Going by his achievements, Governor Fayemi had delivered the dividends of democracy as per infrastructural development. Yet, the electorate rejected him at the polls, voting against him. Fayemi, the gentleman governor who had performed exceedingly well in the last four years and delivered on his mandate, failed ‘woefully’ at the elections. No, the elections were not rigged, they were generally adjudged fair and credible by both local and international monitors. Fayemi himself gracefully accepted defeat, saying the result reflected the masses’ wish. But the big question remains: how come a governor who had performed and delivered democracy dividends to his constituents was voted out? Does it mean that we now have a new definition of ‘performance’ and ‘dividends of democracy’?
As I mentioned earlier, both Fayemi and Al-makura fall in the same category with regard to provision of infrastructural development. In Ekiti, there were grumblings by teachers and civil servants about lack of promotions under Fayemi’s administration and his blocking financial leakages. Same for Nasarawa state. But Al-Makura can argue that his being tight fisted has helped to generate funds for execution of the projects that we see about us. So can what happened in Ekiti also happen here? Can the electorate turn their backs on the incumbent governor, notwithstanding provision of infrastructures that speak for themselves?
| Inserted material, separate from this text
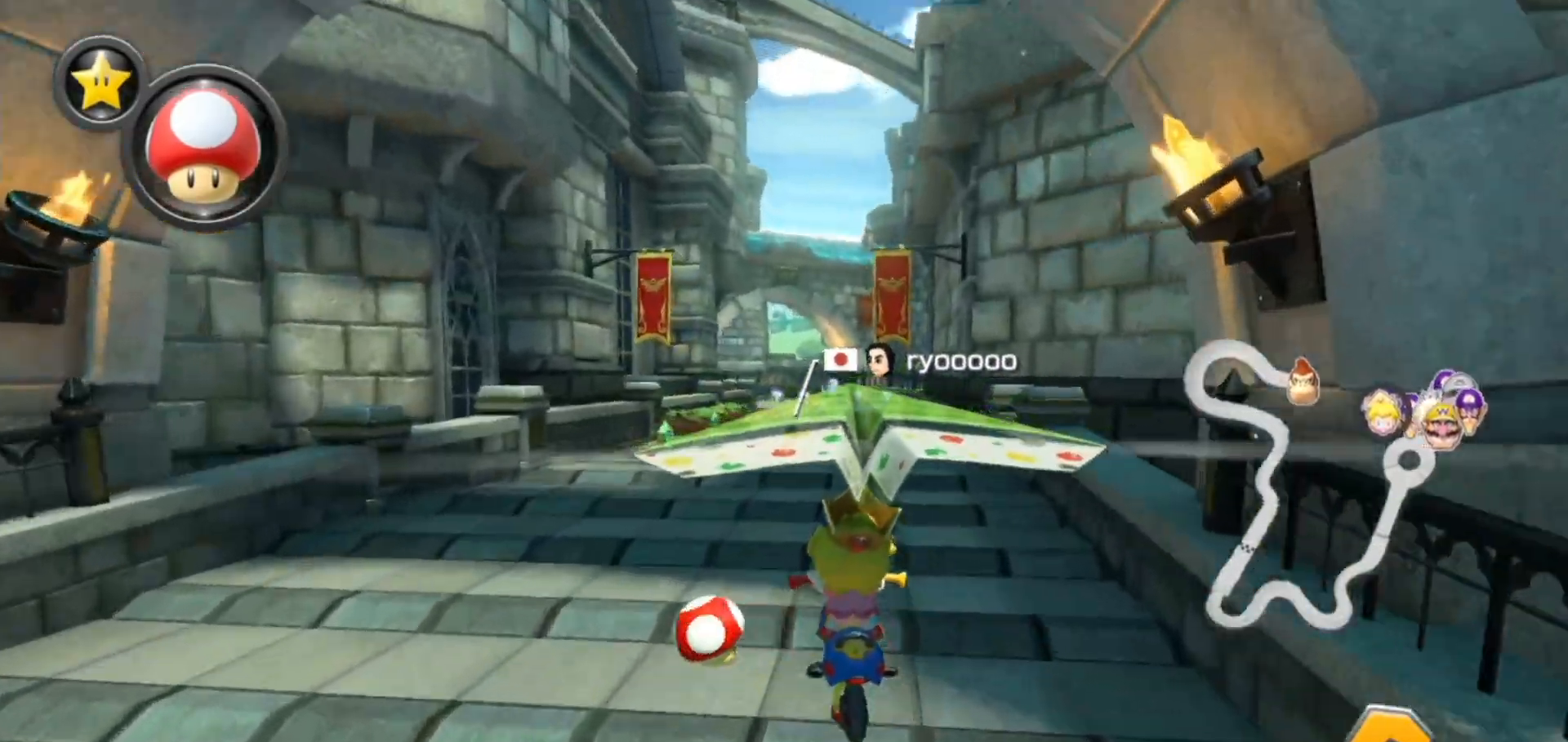
{"buttons": ["A", "R1"], "left_stick": "left", "events": [[150, "left_stick", "up-right"], [250, "left_stick", "center"], [267, "R1", "down"], [400, "left_stick", "left"]]}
Here we must note the dissimilarities between the people that make up both States. The standard of education is generally higher than what obtains in Nasawa. Ekiti is called the land of professors but the political awareness of Nasarawapeople is high. In Ekiti only about half of the registered voters voted. So about half of the electorate stayed away and we know that in Nigeria the elites generally do not vote, those who participate most are the masses. More importantly, whereas the Ekiti electorate is homogenous (one tribe, overwhelming majority of one religion) that of Nasarawa is more diversified. There are over ten ethnic groups in Nasarawaand the two major religions are about equal in numbers. Primordial sentiments would be a factor in the elections.